---------- Source extract
This Statement on Schedule 13D (this “Statement”) relates to the Class A Common Stock, par value $0.01 per share (the “Class A Common Stock”) and Class B Common Stock, par value $0.01 per share (the “Class B Common Stock”), of Audiovox Corporation, a Delaware corporation (“Audiovox” or the “Issuer”).  The Issuer’s principal executive offices are located at 150 Marcus Boulevard, Hauppauge, New York 11788.

 

 

Item 2.

Identity and Background

 

(a)           This Statement is being filed by UTStarcom, Inc., a Delaware corporation (“UTStarcom”).

 

(b)           The address of the principal business and principal office of UTStarcom is 1275 Harbor Bay Parkway, Alameda, California 94502.

 

(c)           UTStarcom is a global leader in IP access networking solutions and international service and support.  The company sells its wireline, wireless, optical and switching solutions to operators in both fast growth and established telecommunications markets around the world.  UTStarcom enables its customers to rapidly deploy revenue-generating access services using their existing infrastructure, while providing a migration path to cost-efficient end-to-end IP ne tworks.  Founded in 1991 and headquartered in Alameda, California, the company has research and design operations in New Jersey, China, and India.

 

(d)           During the past five years, UTStarcom has not been convicted in a criminal proceeding.

 

(e)           During the last five years, UTStarcom has not been a party to a civil proceeding of a judicial or administrative body of competent jurisdiction and as a result of such proceeding was or is subject to a judgment, decree or final order enjoining future violations of, or prohibiting or mandating activities subject to, federal or state securities laws or finding any violation with respect to such laws.
--------------------
---------- The data
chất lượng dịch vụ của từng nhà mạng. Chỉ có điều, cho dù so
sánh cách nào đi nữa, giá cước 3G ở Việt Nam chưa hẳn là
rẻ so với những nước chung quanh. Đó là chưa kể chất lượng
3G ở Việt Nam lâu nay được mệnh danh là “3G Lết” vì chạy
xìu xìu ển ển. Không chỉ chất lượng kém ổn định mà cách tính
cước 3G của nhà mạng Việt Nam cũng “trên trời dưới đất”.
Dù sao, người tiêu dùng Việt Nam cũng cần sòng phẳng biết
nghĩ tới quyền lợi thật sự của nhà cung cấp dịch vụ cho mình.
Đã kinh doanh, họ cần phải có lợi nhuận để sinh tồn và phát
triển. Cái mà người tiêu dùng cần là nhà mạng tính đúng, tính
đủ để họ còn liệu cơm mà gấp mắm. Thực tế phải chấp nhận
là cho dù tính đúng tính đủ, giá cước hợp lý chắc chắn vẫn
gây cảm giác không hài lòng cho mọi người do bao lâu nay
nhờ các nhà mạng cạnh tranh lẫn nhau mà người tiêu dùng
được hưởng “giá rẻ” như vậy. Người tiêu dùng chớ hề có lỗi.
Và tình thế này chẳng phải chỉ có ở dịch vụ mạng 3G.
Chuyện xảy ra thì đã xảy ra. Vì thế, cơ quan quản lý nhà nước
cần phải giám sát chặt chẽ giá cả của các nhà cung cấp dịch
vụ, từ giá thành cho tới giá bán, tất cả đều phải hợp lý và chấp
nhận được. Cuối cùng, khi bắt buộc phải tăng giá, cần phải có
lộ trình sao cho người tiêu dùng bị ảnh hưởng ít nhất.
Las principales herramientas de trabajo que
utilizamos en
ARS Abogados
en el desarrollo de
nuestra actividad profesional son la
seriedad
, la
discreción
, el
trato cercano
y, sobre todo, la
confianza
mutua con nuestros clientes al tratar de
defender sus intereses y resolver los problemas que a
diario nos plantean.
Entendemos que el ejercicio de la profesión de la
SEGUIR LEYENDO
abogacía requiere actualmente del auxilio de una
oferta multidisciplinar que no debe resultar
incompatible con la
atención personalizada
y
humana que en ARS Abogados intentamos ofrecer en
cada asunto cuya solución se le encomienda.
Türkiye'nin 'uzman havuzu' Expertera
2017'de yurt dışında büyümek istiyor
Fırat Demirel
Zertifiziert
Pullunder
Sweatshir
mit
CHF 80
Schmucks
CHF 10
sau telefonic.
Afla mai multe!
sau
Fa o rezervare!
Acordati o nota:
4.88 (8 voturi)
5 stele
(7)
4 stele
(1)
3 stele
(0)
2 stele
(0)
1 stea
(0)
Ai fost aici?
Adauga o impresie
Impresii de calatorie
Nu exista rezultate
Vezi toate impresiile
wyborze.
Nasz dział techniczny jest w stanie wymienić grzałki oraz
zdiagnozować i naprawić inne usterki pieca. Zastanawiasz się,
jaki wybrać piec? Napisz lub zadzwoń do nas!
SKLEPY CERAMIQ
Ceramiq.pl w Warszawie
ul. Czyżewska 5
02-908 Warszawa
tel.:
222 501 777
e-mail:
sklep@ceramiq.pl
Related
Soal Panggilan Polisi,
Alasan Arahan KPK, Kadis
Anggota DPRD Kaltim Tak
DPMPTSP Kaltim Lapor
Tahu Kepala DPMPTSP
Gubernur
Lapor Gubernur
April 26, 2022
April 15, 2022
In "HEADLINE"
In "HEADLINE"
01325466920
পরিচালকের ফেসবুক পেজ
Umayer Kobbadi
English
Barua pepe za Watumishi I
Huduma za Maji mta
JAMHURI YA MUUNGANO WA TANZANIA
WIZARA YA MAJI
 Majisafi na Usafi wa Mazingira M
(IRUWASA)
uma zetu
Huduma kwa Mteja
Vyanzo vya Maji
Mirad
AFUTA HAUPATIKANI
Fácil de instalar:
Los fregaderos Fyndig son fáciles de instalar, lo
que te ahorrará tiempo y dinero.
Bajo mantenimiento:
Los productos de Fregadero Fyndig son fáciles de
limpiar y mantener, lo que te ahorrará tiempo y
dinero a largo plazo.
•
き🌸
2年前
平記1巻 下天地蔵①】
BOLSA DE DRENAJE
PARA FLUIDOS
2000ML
--------------------
**Using the information:**
- 1) Decide whether each statement agrees with the Schedule 13D filing. Answer yes or no, and quote the words from the filing that settle it.
(a) UTStarcom's principal office is in Hauppauge, New York.
(b) UTStarcom was founded in 1991.
(c) The Class B Common Stock has a par value of $0.01 per share.
- 2) Go on with the Schedule 13D filing, starting after its last sentence.
None of these lines matter for what follows.

**Set of answers:**
- 1)
(a) No: "The address of the principal business and principal office of UTStarcom is 1275 Harbor Bay Parkway, Alameda, California 94502."
(b) Yes: "Founded in 1991 and headquartered in Alameda, California"
(c) Yes: "Class B Common Stock, par value $0.01 per share"

- 2)
Set forth on Schedule A to this Statement, and incorporated herein by reference, is the (a) name, (b) residence or business address, (c) present principal occupation or employment and the name, principal business and address of any corporation or other organization in which such employment is conducted and (d) citizenship, of each executive officer and director of UTStarcom.

During the last five years, to the knowledge of UTStarcom, none of its directors or executive officers, (a) has been convicted in a criminal proceeding (excluding traffic violations or similar misdemeanors) or (b) has been a party to a civil proceeding of a judicial or administrative body of competent jurisdiction and as a result of such proceeding was or is subject to a judgment, decree or final order enjoining future violations of, or prohibiting or mandating activities subject to, federal or state securities laws or finding any violation with respect to such laws.

 

3



 

Item 3.

Source and Amount of Funds or Other Consideration

On June 11, 2004, Audiovox Communications Corp., a Delaware corporation (“ACC”), a subsidiary of the Issuer, Quintex Mobile Communications Corporation, a Delaware corporation and a wholly owned subsidiary of ACC (“Quintex”), Audiovox Communications Canada Co., a Nova Scotia company (“ACCC”; and, together with ACC and Quintex, collectively, the “Seller”), the Issuer, UTStarcom and its Canadian subsidiary, UTStarcom Canada Company, a Nova Scotia company, entered into an Asset Purchase Agreement (the “Asset Purchase Agreement”).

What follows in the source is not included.